Von den Folgen dieser Connections und der stetig anschwellenden Aggressivität Russlands wollte man dort nicht wissen; heute deckt man es mit Schweigen zu. Man wollte Putin nicht durchschauen. Aber er war und ist Geheimdienstler geblieben – mit allen Wassern psychologischer Tricks gewaschen. Man hätte Putin besser kennen können. Etwa Putins St.-Petersburger Doktorarbeit von 1997, sie mag ein Plagiat gewesen sein, aber der Titel ist bezeichnend: „Strategische Planung bei der Nutzung der Rohstoffbasis einer Region in Zeiten der Entstehung von Marktmechanismen“. Was 1999 im 2. Tschetschenien-Krieg und 2008 in Georgien geschah, hat man verdrängt. Falsch verstanden hat man Putins Bundestagsrede vom 25. September 2001, als Putin seinen Plan, den Westen spalten zu wollen, andeutete. Nicht ernstgenommen hat man Putins Aussage von 2005, dass der Zusammenbruch der Sowjetunion „die größte geopolitische Katastrophe des 20. Jahrhunderts“ sei, dass Putin weiter von einer „Russischen Welt“ und „Russischer Erde“ träumte und dass er diesen Traum mit der Annexion der Krim und von Teilen der Ostukraine 2014 umzusetzen begann.
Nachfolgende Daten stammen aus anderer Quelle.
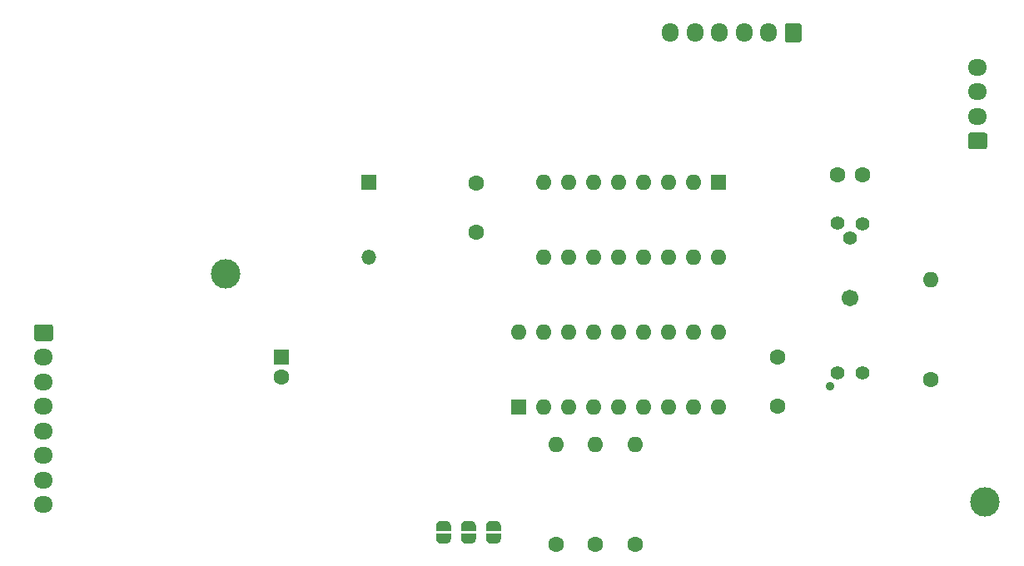
<source format=gbr>
%TF.GenerationSoftware,KiCad,Pcbnew,5.1.10-88a1d61d58~88~ubuntu20.04.1*%
%TF.CreationDate,2021-07-11T16:49:51+02:00*%
%TF.ProjectId,anna_elsa_reel_pcb,616e6e61-5f65-46c7-9361-5f7265656c5f,rev?*%
%TF.SameCoordinates,Original*%
%TF.FileFunction,Soldermask,Top*%
%TF.FilePolarity,Negative*%
%FSLAX46Y46*%
G04 Gerber Fmt 4.6, Leading zero omitted, Abs format (unit mm)*
G04 Created by KiCad (PCBNEW 5.1.10-88a1d61d58~88~ubuntu20.04.1) date 2021-07-11 16:49:51*
%MOMM*%
%LPD*%
G01*
G04 APERTURE LIST*
%ADD10C,1.600000*%
%ADD11C,0.901700*%
%ADD12C,1.701800*%
%ADD13C,1.409700*%
%ADD14O,1.500000X1.500000*%
%ADD15R,1.500000X1.500000*%
%ADD16R,1.600000X1.600000*%
%ADD17C,0.100000*%
%ADD18O,1.600000X1.600000*%
%ADD19O,1.950000X1.700000*%
%ADD20O,1.700000X1.950000*%
%ADD21C,3.000000*%
G04 APERTURE END LIST*
D10*
%TO.C,C4*%
X141000000Y-67250000D03*
X141000000Y-62250000D03*
%TD*%
%TO.C,C1*%
X171688000Y-85010000D03*
X171688000Y-80010000D03*
%TD*%
D11*
%TO.C,U3*%
X177001020Y-82948420D03*
D12*
X179000000Y-74000000D03*
D13*
X177730000Y-66380000D03*
X179000000Y-67850660D03*
X180297940Y-66400320D03*
X180270000Y-81620000D03*
X177760480Y-81599680D03*
%TD*%
D14*
%TO.C,D1*%
X130048000Y-69850000D03*
D15*
X130048000Y-62230000D03*
%TD*%
D10*
%TO.C,C3*%
X121158000Y-82010000D03*
D16*
X121158000Y-80010000D03*
%TD*%
D17*
%TO.C,JP3*%
G36*
X136918602Y-97140000D02*
G01*
X136918602Y-97115466D01*
X136923412Y-97066635D01*
X136932984Y-97018510D01*
X136947228Y-96971555D01*
X136966005Y-96926222D01*
X136989136Y-96882949D01*
X137016396Y-96842150D01*
X137047524Y-96804221D01*
X137082221Y-96769524D01*
X137120150Y-96738396D01*
X137160949Y-96711136D01*
X137204222Y-96688005D01*
X137249555Y-96669228D01*
X137296510Y-96654984D01*
X137344635Y-96645412D01*
X137393466Y-96640602D01*
X137418000Y-96640602D01*
X137418000Y-96640000D01*
X137918000Y-96640000D01*
X137918000Y-96640602D01*
X137942534Y-96640602D01*
X137991365Y-96645412D01*
X138039490Y-96654984D01*
X138086445Y-96669228D01*
X138131778Y-96688005D01*
X138175051Y-96711136D01*
X138215850Y-96738396D01*
X138253779Y-96769524D01*
X138288476Y-96804221D01*
X138319604Y-96842150D01*
X138346864Y-96882949D01*
X138369995Y-96926222D01*
X138388772Y-96971555D01*
X138403016Y-97018510D01*
X138412588Y-97066635D01*
X138417398Y-97115466D01*
X138417398Y-97140000D01*
X138418000Y-97140000D01*
X138418000Y-97640000D01*
X136918000Y-97640000D01*
X136918000Y-97140000D01*
X136918602Y-97140000D01*
G37*
G36*
X138418000Y-97940000D02*
G01*
X138418000Y-98440000D01*
X138417398Y-98440000D01*
X138417398Y-98464534D01*
X138412588Y-98513365D01*
X138403016Y-98561490D01*
X138388772Y-98608445D01*
X138369995Y-98653778D01*
X138346864Y-98697051D01*
X138319604Y-98737850D01*
X138288476Y-98775779D01*
X138253779Y-98810476D01*
X138215850Y-98841604D01*
X138175051Y-98868864D01*
X138131778Y-98891995D01*
X138086445Y-98910772D01*
X138039490Y-98925016D01*
X137991365Y-98934588D01*
X137942534Y-98939398D01*
X137918000Y-98939398D01*
X137918000Y-98940000D01*
X137418000Y-98940000D01*
X137418000Y-98939398D01*
X137393466Y-98939398D01*
X137344635Y-98934588D01*
X137296510Y-98925016D01*
X137249555Y-98910772D01*
X137204222Y-98891995D01*
X137160949Y-98868864D01*
X137120150Y-98841604D01*
X137082221Y-98810476D01*
X137047524Y-98775779D01*
X137016396Y-98737850D01*
X136989136Y-98697051D01*
X136966005Y-98653778D01*
X136947228Y-98608445D01*
X136932984Y-98561490D01*
X136923412Y-98513365D01*
X136918602Y-98464534D01*
X136918602Y-98440000D01*
X136918000Y-98440000D01*
X136918000Y-97940000D01*
X138418000Y-97940000D01*
G37*
%TD*%
%TO.C,JP2*%
G36*
X139458602Y-97140000D02*
G01*
X139458602Y-97115466D01*
X139463412Y-97066635D01*
X139472984Y-97018510D01*
X139487228Y-96971555D01*
X139506005Y-96926222D01*
X139529136Y-96882949D01*
X139556396Y-96842150D01*
X139587524Y-96804221D01*
X139622221Y-96769524D01*
X139660150Y-96738396D01*
X139700949Y-96711136D01*
X139744222Y-96688005D01*
X139789555Y-96669228D01*
X139836510Y-96654984D01*
X139884635Y-96645412D01*
X139933466Y-96640602D01*
X139958000Y-96640602D01*
X139958000Y-96640000D01*
X140458000Y-96640000D01*
X140458000Y-96640602D01*
X140482534Y-96640602D01*
X140531365Y-96645412D01*
X140579490Y-96654984D01*
X140626445Y-96669228D01*
X140671778Y-96688005D01*
X140715051Y-96711136D01*
X140755850Y-96738396D01*
X140793779Y-96769524D01*
X140828476Y-96804221D01*
X140859604Y-96842150D01*
X140886864Y-96882949D01*
X140909995Y-96926222D01*
X140928772Y-96971555D01*
X140943016Y-97018510D01*
X140952588Y-97066635D01*
X140957398Y-97115466D01*
X140957398Y-97140000D01*
X140958000Y-97140000D01*
X140958000Y-97640000D01*
X139458000Y-97640000D01*
X139458000Y-97140000D01*
X139458602Y-97140000D01*
G37*
G36*
X140958000Y-97940000D02*
G01*
X140958000Y-98440000D01*
X140957398Y-98440000D01*
X140957398Y-98464534D01*
X140952588Y-98513365D01*
X140943016Y-98561490D01*
X140928772Y-98608445D01*
X140909995Y-98653778D01*
X140886864Y-98697051D01*
X140859604Y-98737850D01*
X140828476Y-98775779D01*
X140793779Y-98810476D01*
X140755850Y-98841604D01*
X140715051Y-98868864D01*
X140671778Y-98891995D01*
X140626445Y-98910772D01*
X140579490Y-98925016D01*
X140531365Y-98934588D01*
X140482534Y-98939398D01*
X140458000Y-98939398D01*
X140458000Y-98940000D01*
X139958000Y-98940000D01*
X139958000Y-98939398D01*
X139933466Y-98939398D01*
X139884635Y-98934588D01*
X139836510Y-98925016D01*
X139789555Y-98910772D01*
X139744222Y-98891995D01*
X139700949Y-98868864D01*
X139660150Y-98841604D01*
X139622221Y-98810476D01*
X139587524Y-98775779D01*
X139556396Y-98737850D01*
X139529136Y-98697051D01*
X139506005Y-98653778D01*
X139487228Y-98608445D01*
X139472984Y-98561490D01*
X139463412Y-98513365D01*
X139458602Y-98464534D01*
X139458602Y-98440000D01*
X139458000Y-98440000D01*
X139458000Y-97940000D01*
X140958000Y-97940000D01*
G37*
%TD*%
%TO.C,JP1*%
G36*
X141998602Y-97140000D02*
G01*
X141998602Y-97115466D01*
X142003412Y-97066635D01*
X142012984Y-97018510D01*
X142027228Y-96971555D01*
X142046005Y-96926222D01*
X142069136Y-96882949D01*
X142096396Y-96842150D01*
X142127524Y-96804221D01*
X142162221Y-96769524D01*
X142200150Y-96738396D01*
X142240949Y-96711136D01*
X142284222Y-96688005D01*
X142329555Y-96669228D01*
X142376510Y-96654984D01*
X142424635Y-96645412D01*
X142473466Y-96640602D01*
X142498000Y-96640602D01*
X142498000Y-96640000D01*
X142998000Y-96640000D01*
X142998000Y-96640602D01*
X143022534Y-96640602D01*
X143071365Y-96645412D01*
X143119490Y-96654984D01*
X143166445Y-96669228D01*
X143211778Y-96688005D01*
X143255051Y-96711136D01*
X143295850Y-96738396D01*
X143333779Y-96769524D01*
X143368476Y-96804221D01*
X143399604Y-96842150D01*
X143426864Y-96882949D01*
X143449995Y-96926222D01*
X143468772Y-96971555D01*
X143483016Y-97018510D01*
X143492588Y-97066635D01*
X143497398Y-97115466D01*
X143497398Y-97140000D01*
X143498000Y-97140000D01*
X143498000Y-97640000D01*
X141998000Y-97640000D01*
X141998000Y-97140000D01*
X141998602Y-97140000D01*
G37*
G36*
X143498000Y-97940000D02*
G01*
X143498000Y-98440000D01*
X143497398Y-98440000D01*
X143497398Y-98464534D01*
X143492588Y-98513365D01*
X143483016Y-98561490D01*
X143468772Y-98608445D01*
X143449995Y-98653778D01*
X143426864Y-98697051D01*
X143399604Y-98737850D01*
X143368476Y-98775779D01*
X143333779Y-98810476D01*
X143295850Y-98841604D01*
X143255051Y-98868864D01*
X143211778Y-98891995D01*
X143166445Y-98910772D01*
X143119490Y-98925016D01*
X143071365Y-98934588D01*
X143022534Y-98939398D01*
X142998000Y-98939398D01*
X142998000Y-98940000D01*
X142498000Y-98940000D01*
X142498000Y-98939398D01*
X142473466Y-98939398D01*
X142424635Y-98934588D01*
X142376510Y-98925016D01*
X142329555Y-98910772D01*
X142284222Y-98891995D01*
X142240949Y-98868864D01*
X142200150Y-98841604D01*
X142162221Y-98810476D01*
X142127524Y-98775779D01*
X142096396Y-98737850D01*
X142069136Y-98697051D01*
X142046005Y-98653778D01*
X142027228Y-98608445D01*
X142012984Y-98561490D01*
X142003412Y-98513365D01*
X141998602Y-98464534D01*
X141998602Y-98440000D01*
X141998000Y-98440000D01*
X141998000Y-97940000D01*
X143498000Y-97940000D01*
G37*
%TD*%
D18*
%TO.C,R4*%
X157198000Y-88900000D03*
D10*
X157198000Y-99060000D03*
%TD*%
D18*
%TO.C,R3*%
X153148000Y-88900000D03*
D10*
X153148000Y-99060000D03*
%TD*%
D18*
%TO.C,R2*%
X149098000Y-88900000D03*
D10*
X149098000Y-99060000D03*
%TD*%
D18*
%TO.C,U1*%
X165608000Y-69850000D03*
X147828000Y-62230000D03*
X163068000Y-69850000D03*
X150368000Y-62230000D03*
X160528000Y-69850000D03*
X152908000Y-62230000D03*
X157988000Y-69850000D03*
X155448000Y-62230000D03*
X155448000Y-69850000D03*
X157988000Y-62230000D03*
X152908000Y-69850000D03*
X160528000Y-62230000D03*
X150368000Y-69850000D03*
X163068000Y-62230000D03*
X147828000Y-69850000D03*
D16*
X165608000Y-62230000D03*
%TD*%
D10*
%TO.C,C2*%
X177750000Y-61444000D03*
X180250000Y-61444000D03*
%TD*%
D18*
%TO.C,R1*%
X187198000Y-72136000D03*
D10*
X187198000Y-82296000D03*
%TD*%
D18*
%TO.C,U2*%
X145288000Y-77470000D03*
X165608000Y-85090000D03*
X147828000Y-77470000D03*
X163068000Y-85090000D03*
X150368000Y-77470000D03*
X160528000Y-85090000D03*
X152908000Y-77470000D03*
X157988000Y-85090000D03*
X155448000Y-77470000D03*
X155448000Y-85090000D03*
X157988000Y-77470000D03*
X152908000Y-85090000D03*
X160528000Y-77470000D03*
X150368000Y-85090000D03*
X163068000Y-77470000D03*
X147828000Y-85090000D03*
X165608000Y-77470000D03*
D16*
X145288000Y-85090000D03*
%TD*%
D19*
%TO.C,J3*%
X97000000Y-95000000D03*
X97000000Y-92500000D03*
X97000000Y-90000000D03*
X97000000Y-87500000D03*
X97000000Y-85000000D03*
X97000000Y-82500000D03*
X97000000Y-80000000D03*
G36*
G01*
X96275000Y-76650000D02*
X97725000Y-76650000D01*
G75*
G02*
X97975000Y-76900000I0J-250000D01*
G01*
X97975000Y-78100000D01*
G75*
G02*
X97725000Y-78350000I-250000J0D01*
G01*
X96275000Y-78350000D01*
G75*
G02*
X96025000Y-78100000I0J250000D01*
G01*
X96025000Y-76900000D01*
G75*
G02*
X96275000Y-76650000I250000J0D01*
G01*
G37*
%TD*%
D20*
%TO.C,J2*%
X160728000Y-47000000D03*
X163228000Y-47000000D03*
X165728000Y-47000000D03*
X168228000Y-47000000D03*
X170728000Y-47000000D03*
G36*
G01*
X174078000Y-46275000D02*
X174078000Y-47725000D01*
G75*
G02*
X173828000Y-47975000I-250000J0D01*
G01*
X172628000Y-47975000D01*
G75*
G02*
X172378000Y-47725000I0J250000D01*
G01*
X172378000Y-46275000D01*
G75*
G02*
X172628000Y-46025000I250000J0D01*
G01*
X173828000Y-46025000D01*
G75*
G02*
X174078000Y-46275000I0J-250000D01*
G01*
G37*
%TD*%
D19*
%TO.C,J1*%
X192000000Y-50500000D03*
X192000000Y-53000000D03*
X192000000Y-55500000D03*
G36*
G01*
X192725000Y-58850000D02*
X191275000Y-58850000D01*
G75*
G02*
X191025000Y-58600000I0J250000D01*
G01*
X191025000Y-57400000D01*
G75*
G02*
X191275000Y-57150000I250000J0D01*
G01*
X192725000Y-57150000D01*
G75*
G02*
X192975000Y-57400000I0J-250000D01*
G01*
X192975000Y-58600000D01*
G75*
G02*
X192725000Y-58850000I-250000J0D01*
G01*
G37*
%TD*%
D21*
%TO.C,H2*%
X192750000Y-94750000D03*
%TD*%
%TO.C,H1*%
X115500000Y-71500000D03*
%TD*%
M02*

</source>
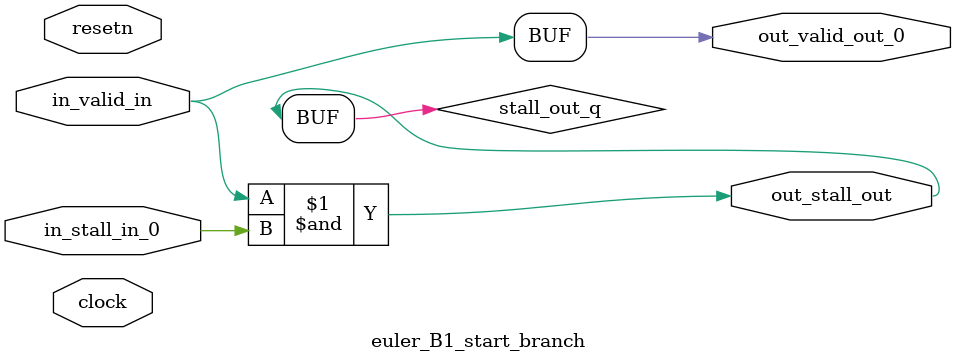
<source format=sv>



(* altera_attribute = "-name AUTO_SHIFT_REGISTER_RECOGNITION OFF; -name MESSAGE_DISABLE 10036; -name MESSAGE_DISABLE 10037; -name MESSAGE_DISABLE 14130; -name MESSAGE_DISABLE 14320; -name MESSAGE_DISABLE 15400; -name MESSAGE_DISABLE 14130; -name MESSAGE_DISABLE 10036; -name MESSAGE_DISABLE 12020; -name MESSAGE_DISABLE 12030; -name MESSAGE_DISABLE 12010; -name MESSAGE_DISABLE 12110; -name MESSAGE_DISABLE 14320; -name MESSAGE_DISABLE 13410; -name MESSAGE_DISABLE 113007; -name MESSAGE_DISABLE 10958" *)
module euler_B1_start_branch (
    input wire [0:0] in_stall_in_0,
    input wire [0:0] in_valid_in,
    output wire [0:0] out_stall_out,
    output wire [0:0] out_valid_out_0,
    input wire clock,
    input wire resetn
    );

    wire [0:0] stall_out_q;


    // stall_out(LOGICAL,6)
    assign stall_out_q = in_valid_in & in_stall_in_0;

    // out_stall_out(GPOUT,4)
    assign out_stall_out = stall_out_q;

    // out_valid_out_0(GPOUT,5)
    assign out_valid_out_0 = in_valid_in;

endmodule

</source>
Die Steinmeiers, Gabriels und Weils focht all dies wenigstens bis zum 24. Februar 2022 nicht an. Deshalb auch ein lautes Schweigen von dieser Seite. Ein Zweimal-Außenminister Steinmeier (2005 – 2009, 2013 – 2017) sprach im Zusammenhang mit Russlands Krieg in Georgien von „westlicher Scharfmacherei“ gegen Russland, in Bezug auf ein Nato-Manöver im Juni 2016, also nach Russlands Krim-Annexion, vom „Säbelrasseln“ und vom „Kriegsgeheul“ des Westens.
Allerdings suchten die Nähe zu Putin damals auch der Front National (Frankreich) und die Lega Nord (Italien). In Österreich taten sich – bis 2022 oft mit gut dotierten Posten bei russischen Firmen – die ÖVP (Ex-Kanzler Schüssel), SPÖ (die Ex-Kanzler Kern, Faymann und Gusenbauer) und die FPÖ hervor. Die damalige Außenministerin Kneissl (FPÖ) hatte bei ihrer Hochzeit im August 2018 Putin gar als Stargast dabei. Sie ist/war (?) wie Schröder immer noch bei Rosneft beschäftigt. Ein damaliger CDU-Vize Armin Laschet übrigens warnte inmitten der Krim-Annexion im März 2014 vor einem „Anti-Putin-Populismus“. Und Merkels Umgang mit Russland bedürfte eines eigenen Kapitels.
Alles in allem: Nicht wenige SPD-Spitzenpolitiker ließen sich zu Putins Schachfiguren machen. Details und mehr kann man nachlesen in einem Buch, das knapp ein Jahr alt ist und an Aktualität nichts verloren hat. Heute gesellen sich zu den „Schachfiguren“ so manche AfD- und Wagenknecht-Leute. Nachzulesen ist alles in: Reinhard Bingener, Markus Wehner – Die Moskau-Connection. Das Schröder-Netzwerk und Deutschlands Weg in die Abhängigkeit.